Bucking trends at the height of the pandemic, student enrollment counts in the Whitewater Unified School District are on the rise, officials announced recently.
Business Manager Ben Prather discussed this fall’s student counts within WUSD at the most recent School Board meeting. The data Prather shared was based on the counts taken in mid-September and reported to the Wisconsin Department of Public Instruction.
“The count was up this year,” Prather said as he shared the data at the Oct. 24 board meeting.
“We increased 87 students this year over last fall,” he added. “If you look back at 2020-21, we’re at 164 more students, so this is an encouraging trend. We’re seeing more students come into the district.”
Total 2022-23 school year enrollment totaled 1,968 students in September, compared to 1,881 students at the same point last year.
WUSD had recorded a marked decline in enrollment in the 2020-21 school year when school closures and other COVID-19 mitigation measures were at their height.
During some of the district’s virtual meetings, parents had periodically used the board’s public comment portion of the agenda to indicate they were open enrolling their students in neighboring districts that offered in-person options.
More recent data indicates the trend is reversing. Of the open enrollment scenarios, more students are enrolling into WUSD, rather than the reverse.
Students living within WUSD’s geographic boundaries and attending school elsewhere are attending multiple neighboring districts.
According to the data Prather shared, Elkhorn is the largest recipient of Whitewater-area open enrollees. A total of 82 students within WUSD open enroll into that community’s district.

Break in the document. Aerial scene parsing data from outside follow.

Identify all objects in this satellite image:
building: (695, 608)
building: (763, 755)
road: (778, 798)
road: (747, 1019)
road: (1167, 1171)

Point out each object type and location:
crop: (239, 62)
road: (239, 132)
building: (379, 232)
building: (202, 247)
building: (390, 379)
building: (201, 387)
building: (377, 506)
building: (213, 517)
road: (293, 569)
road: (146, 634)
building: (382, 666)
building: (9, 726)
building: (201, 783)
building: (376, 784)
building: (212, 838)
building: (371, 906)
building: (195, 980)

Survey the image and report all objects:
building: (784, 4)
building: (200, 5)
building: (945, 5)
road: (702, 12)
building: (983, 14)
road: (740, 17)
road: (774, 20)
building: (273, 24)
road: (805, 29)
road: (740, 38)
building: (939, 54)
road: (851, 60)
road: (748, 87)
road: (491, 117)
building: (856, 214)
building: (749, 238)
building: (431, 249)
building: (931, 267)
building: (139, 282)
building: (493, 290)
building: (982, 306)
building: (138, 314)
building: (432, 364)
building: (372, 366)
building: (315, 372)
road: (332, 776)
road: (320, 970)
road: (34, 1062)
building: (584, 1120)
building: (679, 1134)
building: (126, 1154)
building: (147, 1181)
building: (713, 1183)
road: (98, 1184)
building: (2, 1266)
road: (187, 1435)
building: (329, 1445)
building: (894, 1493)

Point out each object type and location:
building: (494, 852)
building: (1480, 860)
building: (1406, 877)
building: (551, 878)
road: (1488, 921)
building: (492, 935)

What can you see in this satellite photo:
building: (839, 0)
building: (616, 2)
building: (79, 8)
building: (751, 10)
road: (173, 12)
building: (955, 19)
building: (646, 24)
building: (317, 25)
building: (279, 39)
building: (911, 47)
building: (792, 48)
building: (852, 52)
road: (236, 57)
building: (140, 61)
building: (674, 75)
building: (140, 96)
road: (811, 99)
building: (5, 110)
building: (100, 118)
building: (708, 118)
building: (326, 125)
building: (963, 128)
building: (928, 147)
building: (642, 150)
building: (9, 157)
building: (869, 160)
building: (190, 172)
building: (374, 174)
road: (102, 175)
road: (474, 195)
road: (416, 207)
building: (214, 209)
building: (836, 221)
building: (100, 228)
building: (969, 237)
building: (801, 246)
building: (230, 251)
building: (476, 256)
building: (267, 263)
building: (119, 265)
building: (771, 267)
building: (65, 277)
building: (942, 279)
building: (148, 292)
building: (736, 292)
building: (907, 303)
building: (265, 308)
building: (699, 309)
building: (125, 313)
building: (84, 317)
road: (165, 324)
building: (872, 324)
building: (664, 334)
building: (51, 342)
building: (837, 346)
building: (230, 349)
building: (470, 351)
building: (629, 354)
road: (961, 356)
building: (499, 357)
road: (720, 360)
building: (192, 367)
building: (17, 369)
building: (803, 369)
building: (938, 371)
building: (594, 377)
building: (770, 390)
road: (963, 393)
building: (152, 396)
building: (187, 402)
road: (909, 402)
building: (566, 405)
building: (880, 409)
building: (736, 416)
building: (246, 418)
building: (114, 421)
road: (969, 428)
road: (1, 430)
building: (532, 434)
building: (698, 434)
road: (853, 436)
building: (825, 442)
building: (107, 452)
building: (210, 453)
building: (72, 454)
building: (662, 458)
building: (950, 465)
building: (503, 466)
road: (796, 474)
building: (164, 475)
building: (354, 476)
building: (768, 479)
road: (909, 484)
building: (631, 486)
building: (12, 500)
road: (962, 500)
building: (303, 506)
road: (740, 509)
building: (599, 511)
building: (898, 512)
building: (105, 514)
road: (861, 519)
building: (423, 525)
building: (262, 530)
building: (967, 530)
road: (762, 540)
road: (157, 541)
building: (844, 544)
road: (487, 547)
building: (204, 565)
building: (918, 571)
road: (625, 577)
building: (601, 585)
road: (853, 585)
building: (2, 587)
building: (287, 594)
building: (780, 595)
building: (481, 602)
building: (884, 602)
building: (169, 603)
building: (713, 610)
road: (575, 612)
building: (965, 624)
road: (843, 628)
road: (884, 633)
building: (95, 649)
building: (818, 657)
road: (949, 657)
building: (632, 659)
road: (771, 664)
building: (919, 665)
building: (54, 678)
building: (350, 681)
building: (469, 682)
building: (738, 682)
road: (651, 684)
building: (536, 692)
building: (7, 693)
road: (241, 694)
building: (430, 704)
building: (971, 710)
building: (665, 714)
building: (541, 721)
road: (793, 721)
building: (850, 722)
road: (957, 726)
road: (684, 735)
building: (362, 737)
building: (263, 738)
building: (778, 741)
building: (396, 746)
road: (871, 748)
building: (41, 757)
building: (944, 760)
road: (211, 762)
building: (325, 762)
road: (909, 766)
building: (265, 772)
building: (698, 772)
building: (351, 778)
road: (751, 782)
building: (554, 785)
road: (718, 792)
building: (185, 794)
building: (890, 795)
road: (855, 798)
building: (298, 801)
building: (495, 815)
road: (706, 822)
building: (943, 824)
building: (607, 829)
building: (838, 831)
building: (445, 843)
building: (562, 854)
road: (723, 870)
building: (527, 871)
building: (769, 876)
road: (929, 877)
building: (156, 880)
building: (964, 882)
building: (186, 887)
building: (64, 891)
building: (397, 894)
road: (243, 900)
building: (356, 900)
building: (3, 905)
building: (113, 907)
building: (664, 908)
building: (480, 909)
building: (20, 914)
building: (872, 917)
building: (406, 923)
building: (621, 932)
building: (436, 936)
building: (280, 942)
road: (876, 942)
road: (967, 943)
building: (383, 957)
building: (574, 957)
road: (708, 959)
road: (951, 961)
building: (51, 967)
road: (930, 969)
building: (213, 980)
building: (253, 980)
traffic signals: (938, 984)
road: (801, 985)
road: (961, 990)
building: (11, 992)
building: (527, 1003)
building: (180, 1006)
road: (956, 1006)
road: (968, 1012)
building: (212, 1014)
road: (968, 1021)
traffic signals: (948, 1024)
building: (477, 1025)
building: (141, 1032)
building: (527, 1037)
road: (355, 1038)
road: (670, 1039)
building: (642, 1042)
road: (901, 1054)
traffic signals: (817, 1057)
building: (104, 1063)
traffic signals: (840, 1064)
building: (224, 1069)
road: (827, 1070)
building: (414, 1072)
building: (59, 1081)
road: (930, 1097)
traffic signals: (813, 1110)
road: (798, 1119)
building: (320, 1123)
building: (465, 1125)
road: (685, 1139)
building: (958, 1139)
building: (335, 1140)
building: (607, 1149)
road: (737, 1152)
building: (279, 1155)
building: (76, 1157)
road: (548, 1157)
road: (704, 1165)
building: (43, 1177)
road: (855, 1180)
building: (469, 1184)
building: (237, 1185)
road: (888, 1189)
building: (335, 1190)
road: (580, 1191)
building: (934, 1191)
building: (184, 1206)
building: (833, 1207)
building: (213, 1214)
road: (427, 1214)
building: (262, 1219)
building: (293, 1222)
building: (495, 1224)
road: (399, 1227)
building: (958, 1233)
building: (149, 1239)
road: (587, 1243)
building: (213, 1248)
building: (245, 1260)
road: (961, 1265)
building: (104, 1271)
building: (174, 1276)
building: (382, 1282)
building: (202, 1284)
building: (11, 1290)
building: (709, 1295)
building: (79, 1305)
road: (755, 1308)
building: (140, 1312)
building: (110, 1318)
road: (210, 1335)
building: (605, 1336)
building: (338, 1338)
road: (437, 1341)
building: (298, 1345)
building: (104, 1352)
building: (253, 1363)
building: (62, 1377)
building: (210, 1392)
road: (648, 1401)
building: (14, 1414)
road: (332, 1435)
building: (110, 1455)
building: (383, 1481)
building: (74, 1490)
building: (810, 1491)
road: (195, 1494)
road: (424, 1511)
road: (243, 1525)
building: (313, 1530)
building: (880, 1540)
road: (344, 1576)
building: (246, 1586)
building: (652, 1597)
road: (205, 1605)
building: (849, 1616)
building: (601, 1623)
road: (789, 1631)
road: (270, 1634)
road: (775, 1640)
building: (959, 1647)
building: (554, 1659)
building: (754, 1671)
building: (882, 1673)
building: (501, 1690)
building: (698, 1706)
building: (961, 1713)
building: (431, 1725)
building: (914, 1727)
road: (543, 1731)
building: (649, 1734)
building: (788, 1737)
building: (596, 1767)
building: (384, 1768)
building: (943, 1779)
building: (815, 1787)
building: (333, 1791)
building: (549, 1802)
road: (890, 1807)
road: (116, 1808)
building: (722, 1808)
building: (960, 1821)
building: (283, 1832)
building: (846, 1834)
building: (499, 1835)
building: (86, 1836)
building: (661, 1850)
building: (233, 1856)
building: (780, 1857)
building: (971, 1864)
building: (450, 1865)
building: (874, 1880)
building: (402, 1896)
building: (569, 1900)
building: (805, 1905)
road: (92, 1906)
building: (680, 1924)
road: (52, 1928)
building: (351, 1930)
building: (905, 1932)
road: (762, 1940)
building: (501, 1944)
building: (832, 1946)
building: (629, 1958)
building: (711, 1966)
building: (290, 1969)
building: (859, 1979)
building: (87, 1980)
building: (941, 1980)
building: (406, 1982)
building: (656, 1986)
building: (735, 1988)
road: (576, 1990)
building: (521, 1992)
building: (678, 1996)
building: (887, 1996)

Whitewater-area parents also are opting to send their students to Fort Atkinson, where there are 43 WUSD-based students open enrolling, and Milton, which has 36 WUSD-based open enrollees.
While tracking student data helps with day-to-day logistics at each of WUSD’s schools, across all grade levels, the information also plays hand-in-glove into the district’s overall financials.
“That is a major driver of our budget,” Prather said of tracking enrollment data. “It’s instrumental to all schools’ budgets.”
WUSD’s membership counts also are following a similar upward trajectory, which will help its balance sheet in the years ahead if Wisconsin’s existing revenue limit formula stays the same.
“Membership,” unlike “enrollment,” reflects the actual number of school-age students living within WUSD’s geographic boundaries. It includes students who attend WUSD, as well as those are who home schooled, open enroll out of the district or attend a private or parochial school.
According to Prather’s data, this year’s total student membership stood at 2,117 students, which is an increase of 28 students from last year’s count of 2,089 students.
WUSD will not see positive financial data from this specific uptick in this year’s school year budget, but it does bode well for future planning, Prather said.
“We won’t see this actual increase, in the revenue limit formula (for this year), but in three years, it will get clumped into it,” he said.